1. Product descriptions from manufacturers, publishers, and producers reproduced by a number of different distributors in large ecommerce sites.

2. Alternative print pages - This happens when website owners who are user friendly offer copies of the same documents in different formats for a varied printing options. Although helpful to users it might actually indexed by crawlers as duplicate pages.

3. Pages that reproduce syndicated RSS feeds through a server side script.

4. Canonicalization issues, where a search engine may see the same page as different pages with different URLs.

5. Pages that serve session IDs to search engines, so that they try to crawl and index the same page under different URLs.

6. Pages that serve multiple data variables through URLs, so that they crawl and index the same page under different URLs.

7. Pages that share too many common elements, or where those are very similar from one page to another, including title, meta descriptions, headings, navigation, and text that is shared globally. - This is common for company websites that insist on having their logo, description, etc put on every page of their website.

8. Copyright infringement - Plagiarism is of course a good reason for not being indexed. The problem is that crawlers cannot distinguish the original from the duplicate and might mistakenly filter out the original instead.

9. Use of the same or very similar pages on different subdomains or different country top level domains (TLDs).

10. Article syndication - Some writer allow their articles to be published in other websites as long as they are given credit for their work. The problem arises when the crawler sees the original article as the duplicate and opts to index duplicate page or at least give it a higher rating.

11. Mirrored sites - Mirrored sites are used to handle the traffic of a very popular site. Mirror sites have a good chance of being ignored by web crawlers and so won't be indexed.

How Search Engines See Duplicate Content

There are many methods employed by different search engines to determine pages with duplicate content. The methods in many ways, from the concept, to the algorithms, and of course their effectiveness. Search engines are, however, all finding new ways to improve their methods for searching duplicate content as seen by the patents filed by different search engines companies like AltaVista, Microsoft Corporation, Google, and other bodies like the company Digital Equipment Corporation and even the Regents of the University of California.
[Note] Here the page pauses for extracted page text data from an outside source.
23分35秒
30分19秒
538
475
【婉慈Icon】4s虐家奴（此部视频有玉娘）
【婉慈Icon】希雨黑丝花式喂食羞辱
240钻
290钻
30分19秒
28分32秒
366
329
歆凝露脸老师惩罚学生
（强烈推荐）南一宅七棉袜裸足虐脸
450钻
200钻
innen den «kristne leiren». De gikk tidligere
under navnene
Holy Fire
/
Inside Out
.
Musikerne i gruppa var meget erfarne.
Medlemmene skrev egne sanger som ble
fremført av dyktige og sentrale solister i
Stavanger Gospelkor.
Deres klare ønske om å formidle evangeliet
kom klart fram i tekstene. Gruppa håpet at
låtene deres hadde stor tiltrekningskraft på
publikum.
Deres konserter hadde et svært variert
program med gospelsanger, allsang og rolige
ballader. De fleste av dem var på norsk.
The different patents include methods for Detecting query-specific duplicate documents, Detecting duplicate and near-duplicate files, clustering closely resembling data objects, identifying near duplicate pages in a hyperlinked database, indexing duplicate database records using a full-record fingerprint, indexing duplicate records of information of a database, utilizing information redundancy to improve text searches and methods and apparatus for detecting and summarizing document similarity within large document sets, and for finding mirrored hosts by analyzing URLs.
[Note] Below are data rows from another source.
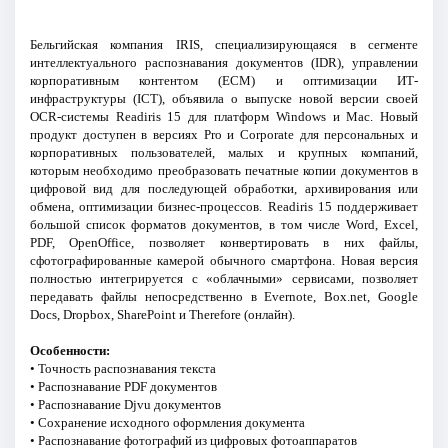
Бельгийская компания IRIS, специализирующаяся в сегменте
интеллектуального распознавания документов (IDR), управлении
корпоративным контентом (ECM) и оптимизации ИТ-
инфраструктуры (ICT), объявила о выпуске новой версии своей
OCR-системы Readiris 15 для платформ Windows и Mac. Новый
продукт доступен в версиях Pro и Corporate для персональных и
корпоративных пользователей, малых и крупных компаний,
которым необходимо преобразовать печатные копии документов в
цифровой вид для последующей обработки, архивирования или
обмена, оптимизации бизнес-процессов. Readiris 15 поддерживает
большой список форматов документов, в том числе Word, Excel,
PDF, OpenOffice, позволяет конвертировать в них файлы,
сфотографированные камерой обычного смартфона. Новая версия
полностью интегрируется с «облачными» сервисами, позволяет
передавать файлы непосредственно в Evernote, Box.net, Google
Docs, Dropbox, SharePoint и Therefore (онлайн).
Особенности:
• Точность распознавания текста
• Распознавание PDF документов
• Распознавание Djvu документов
• Сохранение исходного оформления документа
• Распознавание фотографий из цифровых фотоаппаратов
Each method is unique and is interesting in its approach. The methods vary greatly from generating fingerprints for records to using query-relevant information to limit the portion of the documents to be compared. Discussing each method would be interesting and would shed light as to how different search engines approach the problem. The new methods are all innovative and if some of them are used in concert with each other, it would surely improve the search engine's ability to detect duplicate documents. However, since the patent holders are competing companies, it is unlikely that there would be collaboration between them.


As search engines further refine their methods for detecting duplicate content it would be harder for plagiarists to get away with what they do. However, web pages containing duplicate content for a good reason could suffer as well. Furthermore since none of the published patents tackled the issue of differentiating the original content from the duplicate ones refinement in the search engine's methods might mean further trouble for the website owners of original content. Because of this search engines ought to find ways and invent new methods for identifying original content from duplicate ones as well as valid duplicate content.